Records supplied:

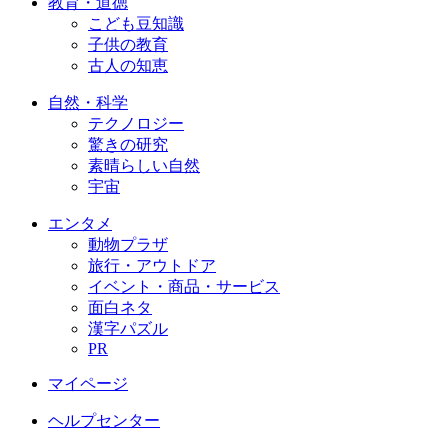
教育・道徳
こども豆知識
子供の教育
古人の知恵
自然・科学
テクノロジー
驚きの研究
素晴らしい自然
宇宙
エンタメ
動物プラザ
旅行・アウトドア
イベント・商品・サービス
面白ネタ
漢字パズル
PR
マイページ
ヘルプセンター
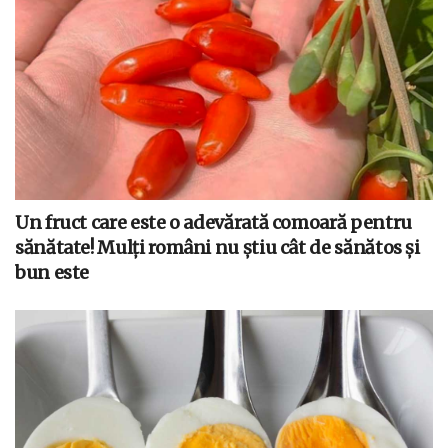
Un fruct care este o adevărată comoară pentru
sănătate! Mulți români nu știu cât de sănătos și
bun este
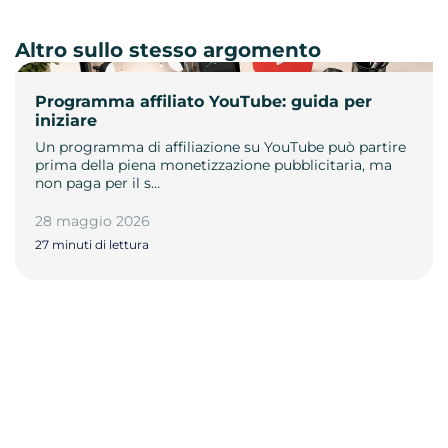
Altro sullo stesso argomento
Programma affiliato YouTube: guida per
iniziare
Un programma di affiliazione su YouTube può partire
prima della piena monetizzazione pubblicitaria, ma
non paga per il s…
28 maggio 2026
27 minuti di lettura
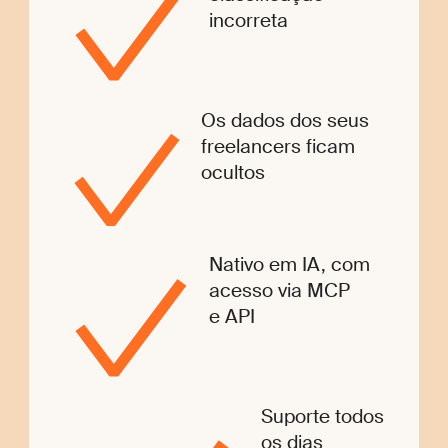
incorreta
Os dados dos seus
freelancers ficam
ocultos
Nativo em IA, com
acesso via MCP
e API
Suporte todos
os dias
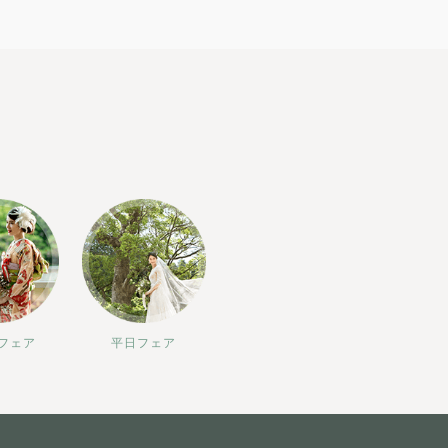
フェア
平日フェア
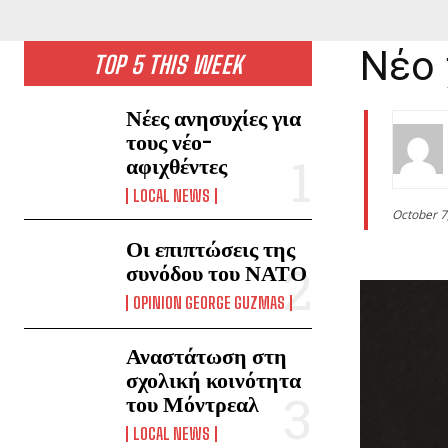
Νέο 
TOP 5 THIS WEEK
Νέες ανησυχίες για
τους νέο-
αφιχθέντες
LOCAL NEWS
October 7
Οι επιπτώσεις της
συνόδου του ΝΑΤΟ
OPINION GEORGE GUZMAS
Αναστάτωση στη
σχολική κοινότητα
του Μόντρεαλ
LOCAL NEWS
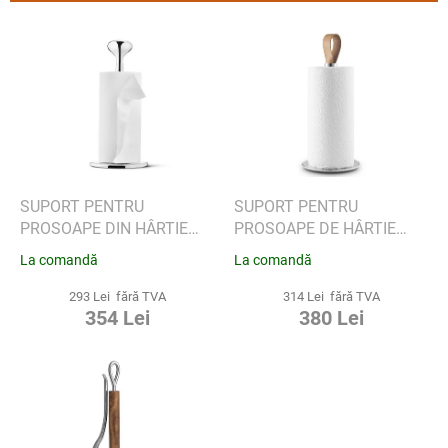
r
e
L
a
i
p
s
r
t
o
ă
d
p
u
r
s
o
u
d
SUPORT PENTRU
SUPORT PENTRU
l
u
PROSOAPE DIN HÂRTIE
PROSOAPE DE HÂRTIE
u
s
ALFREDO - GEORG
PENTRU BUCĂTĂRIE, EVA
La comandă
La comandă
i
e
JENSEN
SOLO
293 Lei fără TVA
314 Lei fără TVA
354 Lei
380 Lei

What you will do:
Put every line of text from all the items above into a Markdown table with the columns Row and Line. Number each row, and skip blank lines and the pictures.

Written answer:
| Row | Line |
|---|---|
| 1 | 教育・道徳 |
| 2 | こども豆知識 |
| 3 | 子供の教育 |
| 4 | 古人の知恵 |
| 5 | 自然・科学 |
| 6 | テクノロジー |
| 7 | 驚きの研究 |
| 8 | 素晴らしい自然 |
| 9 | 宇宙 |
| 10 | エンタメ |
| 11 | 動物プラザ |
| 12 | 旅行・アウトドア |
| 13 | イベント・商品・サービス |
| 14 | 面白ネタ |
| 15 | 漢字パズル |
| 16 | PR |
| 17 | マイページ |
| 18 | ヘルプセンター |
| 19 | Un fruct care este o adevărată comoară pentru |
| 20 | sănătate! Mulți români nu știu cât de sănătos și |
| 21 | bun este |
| 22 | Altro sullo stesso argomento |
| 23 | Programma affiliato YouTube: guida per |
| 24 | iniziare |
| 25 | Un programma di affiliazione su YouTube può partire |
| 26 | prima della piena monetizzazione pubblicitaria, ma |
| 27 | non paga per il s… |
| 28 | 28 maggio 2026 |
| 29 | 27 minuti di lettura |
| 30 | incorreta |
| 31 | Os dados dos seus |
| 32 | freelancers ficam |
| 33 | ocultos |
| 34 | Nativo em IA, com |
| 35 | acesso via MCP |
| 36 | e API |
| 37 | Suporte todos |
| 38 | os dias |
| 39 | フェア |
| 40 | 平日フェア |
| 41 | Νέο  |
| 42 | TOP 5 THIS WEEK |
| 43 | Νέες ανησυχίες για |
| 44 | τους νέο- |
| 45 | αφιχθέντες |
| 46 | LOCAL NEWS |
| 47 | October 7 |
| 48 | Οι επιπτώσεις της |
| 49 | συνόδου του ΝΑΤΟ |
| 50 | OPINION GEORGE GUZMAS |
| 51 | Αναστάτωση στη |
| 52 | σχολική κοινότητα |
| 53 | του Μόντρεαλ |
| 54 | LOCAL NEWS |
| 55 | r |
| 56 | e |
| 57 | L |
| 58 | a |
| 59 | i |
| 60 | p |
| 61 | s |
| 62 | r |
| 63 | t |
| 64 | o |
| 65 | ă |
| 66 | d |
| 67 | p |
| 68 | u |
| 69 | r |
| 70 | s |
| 71 | o |
| 72 | u |
| 73 | d |
| 74 | SUPORT PENTRU |
| 75 | SUPORT PENTRU |
| 76 | l |
| 77 | u |
| 78 | PROSOAPE DIN HÂRTIE |
| 79 | PROSOAPE DE HÂRTIE |
| 80 | u |
| 81 | s |
| 82 | ALFREDO - GEORG |
| 83 | PENTRU BUCĂTĂRIE, EVA |
| 84 | La comandă |
| 85 | La comandă |
| 86 | i |
| 87 | e |
| 88 | JENSEN |
| 89 | SOLO |
| 90 | 293 Lei fără TVA |
| 91 | 314 Lei fără TVA |
| 92 | 354 Lei |
| 93 | 380 Lei |